Type out the data below in its entirety, exactly as given.

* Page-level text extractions
——————

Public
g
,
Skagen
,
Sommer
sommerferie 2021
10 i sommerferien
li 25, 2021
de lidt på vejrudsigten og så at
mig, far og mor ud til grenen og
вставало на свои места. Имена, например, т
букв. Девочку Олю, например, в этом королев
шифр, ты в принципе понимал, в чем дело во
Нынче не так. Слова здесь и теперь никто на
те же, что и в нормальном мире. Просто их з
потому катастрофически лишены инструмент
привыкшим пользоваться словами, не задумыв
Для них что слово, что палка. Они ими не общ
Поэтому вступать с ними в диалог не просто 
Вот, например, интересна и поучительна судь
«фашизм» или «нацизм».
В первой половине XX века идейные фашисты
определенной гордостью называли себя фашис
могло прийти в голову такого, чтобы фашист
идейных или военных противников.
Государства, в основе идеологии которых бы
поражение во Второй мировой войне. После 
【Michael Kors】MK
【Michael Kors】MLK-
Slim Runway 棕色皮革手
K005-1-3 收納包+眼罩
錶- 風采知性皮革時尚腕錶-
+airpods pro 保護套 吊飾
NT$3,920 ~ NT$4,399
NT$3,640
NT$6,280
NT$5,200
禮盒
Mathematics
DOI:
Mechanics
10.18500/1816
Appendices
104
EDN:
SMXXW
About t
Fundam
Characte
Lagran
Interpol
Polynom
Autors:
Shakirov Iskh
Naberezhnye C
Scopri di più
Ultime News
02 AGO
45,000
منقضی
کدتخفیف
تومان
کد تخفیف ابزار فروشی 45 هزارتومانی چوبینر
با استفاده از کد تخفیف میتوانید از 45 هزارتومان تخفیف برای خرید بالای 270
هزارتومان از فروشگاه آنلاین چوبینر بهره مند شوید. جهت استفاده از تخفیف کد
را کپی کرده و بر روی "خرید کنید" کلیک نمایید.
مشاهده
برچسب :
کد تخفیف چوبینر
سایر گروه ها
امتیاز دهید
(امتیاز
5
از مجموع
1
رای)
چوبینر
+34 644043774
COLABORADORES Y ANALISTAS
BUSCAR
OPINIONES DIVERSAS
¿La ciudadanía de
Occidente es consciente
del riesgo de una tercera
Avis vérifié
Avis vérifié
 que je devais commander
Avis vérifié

——————

* RESPONSE TO THIS TASK
Public
g
,
Skagen
,
Sommer
sommerferie 2021
10 i sommerferien
li 25, 2021
de lidt på vejrudsigten og så at
mig, far og mor ud til grenen og
вставало на свои места. Имена, например, т
букв. Девочку Олю, например, в этом королев
шифр, ты в принципе понимал, в чем дело во
Нынче не так. Слова здесь и теперь никто на
те же, что и в нормальном мире. Просто их з
потому катастрофически лишены инструмент
привыкшим пользоваться словами, не задумыв
Для них что слово, что палка. Они ими не общ
Поэтому вступать с ними в диалог не просто 
Вот, например, интересна и поучительна судь
«фашизм» или «нацизм».
В первой половине XX века идейные фашисты
определенной гордостью называли себя фашис
могло прийти в голову такого, чтобы фашист
идейных или военных противников.
Государства, в основе идеологии которых бы
поражение во Второй мировой войне. После 
【Michael Kors】MK
【Michael Kors】MLK-
Slim Runway 棕色皮革手
K005-1-3 收納包+眼罩
錶- 風采知性皮革時尚腕錶-
+airpods pro 保護套 吊飾
NT$3,920 ~ NT$4,399
NT$3,640
NT$6,280
NT$5,200
禮盒
Mathematics
DOI:
Mechanics
10.18500/1816
Appendices
104
EDN:
SMXXW
About t
Fundam
Characte
Lagran
Interpol
Polynom
Autors:
Shakirov Iskh
Naberezhnye C
Scopri di più
Ultime News
02 AGO
45,000
منقضی
کدتخفیف
تومان
کد تخفیف ابزار فروشی 45 هزارتومانی چوبینر
با استفاده از کد تخفیف میتوانید از 45 هزارتومان تخفیف برای خرید بالای 270
هزارتومان از فروشگاه آنلاین چوبینر بهره مند شوید. جهت استفاده از تخفیف کد
را کپی کرده و بر روی "خرید کنید" کلیک نمایید.
مشاهده
برچسب :
کد تخفیف چوبینر
سایر گروه ها
امتیاز دهید
(امتیاز
5
از مجموع
1
رای)
چوبینر
+34 644043774
COLABORADORES Y ANALISTAS
BUSCAR
OPINIONES DIVERSAS
¿La ciudadanía de
Occidente es consciente
del riesgo de una tercera
Avis vérifié
Avis vérifié
 que je devais commander
Avis vérifié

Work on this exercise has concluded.